Increasing Public Safety: Sharing Information the Public Wants, the Way They Want it

Michael Parker

Michael was recognized as a White House Champion of Change in Community Resilience and Preparedness. 

Many of us enter policing thinking the profession is all about enforcing the law.  But by handling thousands of arrests and seeing the jails fill, one's perspective evolves.  For me, preventing crime before it happens, building public trust, and reducing unnecessary fear have become the most rewarding successes.   

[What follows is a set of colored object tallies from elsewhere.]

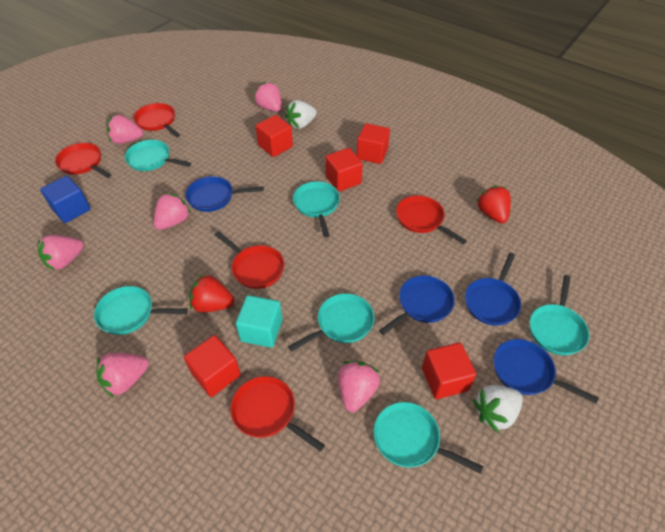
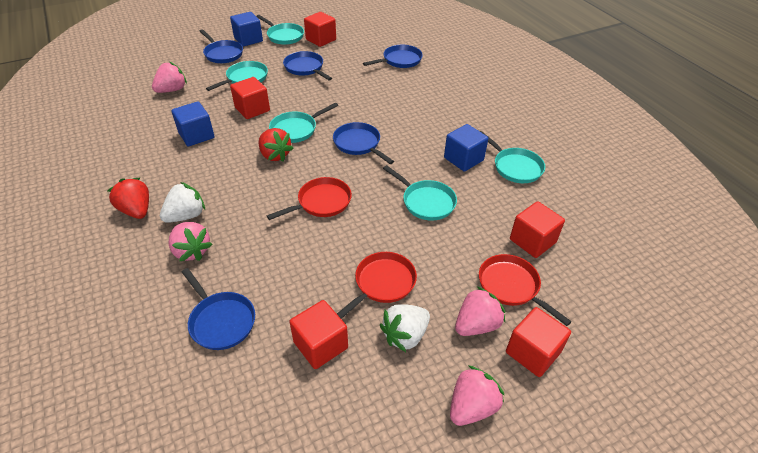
blue cube: [40,176,91,223] = 1 -> [171,101,214,146] [230,12,263,47] [444,124,488,172] = 3
blue pan: [185,176,264,212] [379,275,455,335] [465,253,521,326] [493,339,599,404] = 4 -> [182,268,255,350] [199,29,243,63] [283,51,332,81] [333,122,394,164] [363,45,423,68] = 5
pink strawberry: [38,235,84,271] [96,353,149,397] [107,115,143,144] [153,193,191,230] [254,81,282,112] [338,361,380,412] = 6 -> [152,62,187,93] [168,222,213,262] [450,366,505,426] [455,287,505,336] = 4
red pan: [55,143,111,178] [134,103,180,137] [215,231,285,289] [230,376,325,452] [396,195,467,244] = 5 -> [267,177,352,220] [337,252,417,319] [479,254,572,326] = 3
turquoise cube: [236,295,282,348] = 1 -> none = 0
turquoise pan: [94,286,188,335] [125,140,191,171] [288,293,375,352] [293,181,340,237] [374,402,483,474] [530,275,589,355] = 6 -> [206,61,268,91] [256,15,304,45] [269,103,338,143] [383,165,457,220] [480,131,545,183] = 5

New eCommunications systems have brought dramatic changes to the public.  They quickly adopted these new technologies and have invited the government to be a part of the socialmedia program.  Although the new systems presented great opportunities for law enforcement and emergency services, many felt it was too difficult, a fad, or that we needed to first develop a thick handbook of rules.  Chief executives successful in eCommunications either empower a “knowledge-worker” to lead, or a few lead it themselves.  Nationally, examples of excellence and innovations in eCommunications range from the Federal Emergency Management Agency to the American Red Cross and the International Association of Chiefs of Police Center for Social Media.  In 2009, Sheriff Leroy D. Baca empowered me to lead. 

The Los Angeles County Sheriff’s Department (LASD) has worked to become online partners with the County’s 10 million residents, other policing and firefighting agencies, and emergency services.  The LASD website was redesigned with LASD Nixle text and email messaging, as well as Twitter, Facebook, YouTube, and Pinterest pages which were successfully implemented.  Because people, especially generationally, want information differently, over 100 LASD community-specific and topic-specific accounts were activated to complement LASD Headquarters messaging.

By working with the public – news media and emergency services agencies to use these systems for routine messaging and coordinating localized crises – we are also training ourselves for the inevitable bigger crises to come. 

To help make multi-agency participation easier, I have been awarded the privilege to make presentations to thousands of first responders at over 50 major conferences.  Meanwhile, we have provided 8-16 hours of formal training to over 1000 personnel from 150 agencies, including five foreign countries.  We accomplished this by working through the newly formed Electronic Communications Triage Unit of Sheriff's Headquarters Bureau (SHB eComm), California Peace Officers Association, and Peace Officers Association of Los Angeles County.  Through training and joint handling of actual incidents (eMutual Aid), we are an increasingly cohesive multi-agency crisis management team, with the public as key team members. 

These new ways to communicate and coordinate directly with the public were impossible just a few years ago. Yet now they seem to be everywhere.  By engaging the community, we are increasing public safety, preventing and solving crimes, and reducing fear.  Alongside many excellent leaders, I am proud to be a part of the change and the solution.

Captain Mike Parker is the lead Public Information Officer and Unit Commander of Sheriff’s Headquarters Bureau of the Los Angeles County Sheriff’s Department.